Get a job. Regardless if your college is paid for entirely each and every semester by dad and mom, or if you’re on a full ride scholarship for water polo, there are plenty of benefits of keeping yourself employed to work through school. For one having a job is going to prepare you for the real world of having a 9-to-5 job and it's going to give you a little disposable income while you're in school and if you've ever been a college student you know that you could use the money.

Don’t eat out (all the time). This is a challenging one to pull off for a college student, especially when all your buddies are going out for chicken wings and beer on a Friday night, but do your wallet and midsection a favor and try not to eat out on a regular basis. If you’re eating out a lot, you will be most likely consuming unhealthy food and you’re almost certainly spending more money than you should. Do your system and checking account a favor and keep your money, plan your meals by the week, and buy bulk. Stores like Costco are great for buying bulk products.

Use Public Transportation. This tip can be especially helpful if you live on campus, or your school is located in a major metropolitan area, using public transportation is going to save you a lot of money, and if you just can’t see yourself taking the bus everywhere and you’re going to invest in purchasing a vehicle make sure you think small and economical. There’s no use in purchasing a vehicle that’s going to guzzle gas and money out of your wallet every day.

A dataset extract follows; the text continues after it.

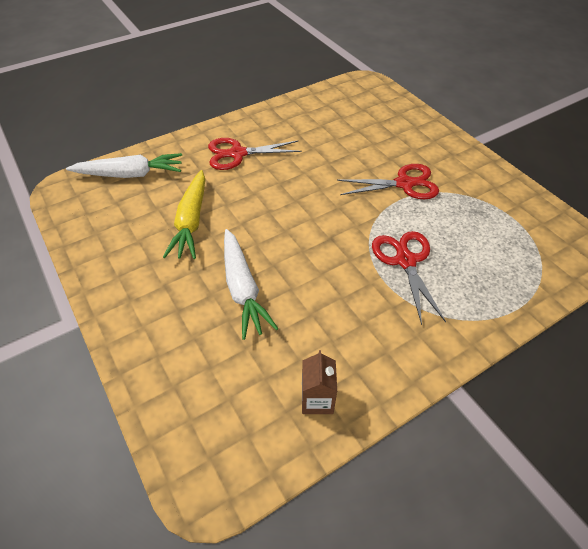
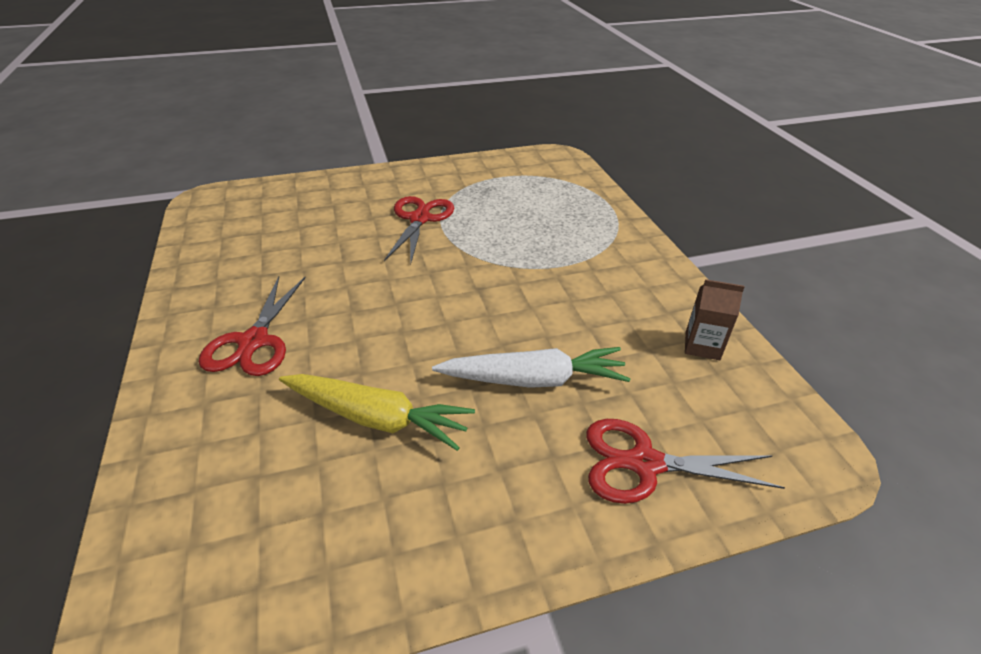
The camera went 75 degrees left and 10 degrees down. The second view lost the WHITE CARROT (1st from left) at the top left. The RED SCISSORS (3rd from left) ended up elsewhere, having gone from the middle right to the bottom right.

For the most part the important thing here is to not get stuck with a huge car loan while you're in school that would be a disaster. It's hard enough to deal with your student loans when you graduate, you don't want a hefty car loan on top of that student loan debt that you're going to have to pay off from income of that first job.

Don't use your credit cards. Credit card companies love marketing to college kids because they are easy targets. Credit companies are willing to extend credit cards to students because they are practically guaranteed a decent paying job once they graduate from college. Credit card companies also like going after students because most of them have no real established credit so creditors can stick college kids with higher interest rates.

The credit card companies put out the bait and most college kids are willing to take it, for many broke college kids credit cards are just too tempting to resist. The appeal of being able to purchase immediately and being able to pay for it month-to-month later is a prospect that’s hard to resist.

Start a budget. This is an important step in a young person's life; every student should have a budget and stick with it (see Mint.com).

Always ask for the student discount. This may seem like a no-brainier but you would be surprised at how many places don’t publicly advertise their student discounts. For some small businesses, even though they don’t have an official student discount, if you just ask nicely some businesses will just chop 10% off your purchase.

The average college graduate starts out their careers with $23, 186 student loans, that's quite a balance to have to deal with when you're out there trying to get a job in a country with 9.2% unemployment rate. You don't want to compound your problems with credit card debts, a huge car loan or any other type of debt that you can get yourself into if you don't watch your finances while in college.